更新时间:2017-03-23 20:29:24
作者: 郑毅  
直辖市的地方性法规和设区的市地方性法规有所区别。就前者而言,第73条就其立法范围的原则性规定主要有三:根据本行政区域实际情况具体执行法律和行政法规、属于地方性事务需要制定行政法规以及国家尚未制定法律和行政法规的非法律保留事项的先行立法。[15]此外,第72条还明确了不得同宪法、法律、行政法规相抵触。[16]可见,《立法法》并未对直辖市行政法规的具体范围作出明确限制,在除《暂行办法》外尚无其他针对网约车的中央立法的情况下,符合《行政许可法》的相关规定也就构成了唯一的实质性控制要求。
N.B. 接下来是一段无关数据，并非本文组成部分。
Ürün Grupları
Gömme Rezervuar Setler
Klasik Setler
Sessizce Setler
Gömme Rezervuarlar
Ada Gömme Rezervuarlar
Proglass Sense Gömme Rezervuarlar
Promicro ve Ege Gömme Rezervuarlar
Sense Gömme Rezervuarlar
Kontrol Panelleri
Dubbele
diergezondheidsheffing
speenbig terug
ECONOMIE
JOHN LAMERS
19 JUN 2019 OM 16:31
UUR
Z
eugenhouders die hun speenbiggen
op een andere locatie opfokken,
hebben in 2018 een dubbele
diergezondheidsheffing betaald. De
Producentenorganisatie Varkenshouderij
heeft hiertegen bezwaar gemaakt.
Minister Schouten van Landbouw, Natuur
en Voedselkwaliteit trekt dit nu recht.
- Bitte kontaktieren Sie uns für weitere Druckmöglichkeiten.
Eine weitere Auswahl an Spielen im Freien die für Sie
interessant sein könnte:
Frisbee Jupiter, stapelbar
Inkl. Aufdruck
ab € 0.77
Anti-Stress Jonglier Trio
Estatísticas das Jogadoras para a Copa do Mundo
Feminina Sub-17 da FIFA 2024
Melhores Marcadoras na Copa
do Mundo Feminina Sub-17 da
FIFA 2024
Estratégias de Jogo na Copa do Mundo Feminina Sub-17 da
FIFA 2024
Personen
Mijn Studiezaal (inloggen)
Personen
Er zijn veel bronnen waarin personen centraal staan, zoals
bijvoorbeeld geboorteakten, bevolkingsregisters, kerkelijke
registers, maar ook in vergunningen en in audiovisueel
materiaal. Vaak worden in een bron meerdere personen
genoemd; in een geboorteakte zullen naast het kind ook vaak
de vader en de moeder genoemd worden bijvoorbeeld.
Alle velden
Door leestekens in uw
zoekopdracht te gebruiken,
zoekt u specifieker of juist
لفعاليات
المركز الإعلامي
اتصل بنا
   对于出台网约车立法的设区的市而言,《立法法》第72条第2款在前述对于地方性法规的概括性规定基础上,还专门针对其立法范围作出明确限定,即城乡建设与管理、环境保护和历史文化保护。显然,就网约车事项来说,关键在于论证其是否属于前述特定立法范畴(主要是“城乡建设与管理”)。由于在这个问题上,设区的市地方性法规和地方政府规章并无本质区别,故笔者将在本部分最后详析对该问题的肯定性回答。

   接下来讨论的关键,在于网约车地方性法规是否符合《行政许可法》的问题,这又可分为如下两个层面展开。

   第一,根据《行政许可法》第15条第1款并结合第12条(三)之规定,地方性法规设定许可的前提是法律和行政法规缺位,其关键在于“法律、行政法规”仅指关于网约车问题的法律和行政法规,还是可以宽泛到关于行政许可的原则性规定?学界对此存在争议,一是认为只要国家已经就该领域制定法律、行政法规,则地方性法规就无权再在该领域内创设行政许可,即广义说;二是认为仅指针对具体事项的法律法规,而非泛指整个领域,即狭义说。[17]笔者赞同后者。其一,从立法价值上来看,倘若采广义说,则意味着地方性法规将彻底沦为中央立法的“应声虫”(yes-man phenomenon),这“将不当削弱地方立法的积极性和主动性,且会脱离我国强烈的地方差异以及授权者的原意”。[18]其二,从规范上来说,2004年国务院《对确需保留的行政审批项目设定行政许可的决定》所保留的500项行政许可中,诸如房地产估价机构资质核准、计划生育统计调查审批、统计人员从业资格认定、保险代理机构动用营业保证金审批等行政许可事项已分别有《城市房地产管理法》《人口与计划生育法》《统计法》《保险法》等的规定,而国务院仍专门以“决定”的方式再行确认。[19]其三,《国务院法制办行政许可法有关问题解答》的第二部分第14项针对相关问题给出了“限于行政许可法第12条规定可以设定行政许可的事项”的明确答复。综上,网约车地方性法规符合《行政许可法》第15条第1款之规定。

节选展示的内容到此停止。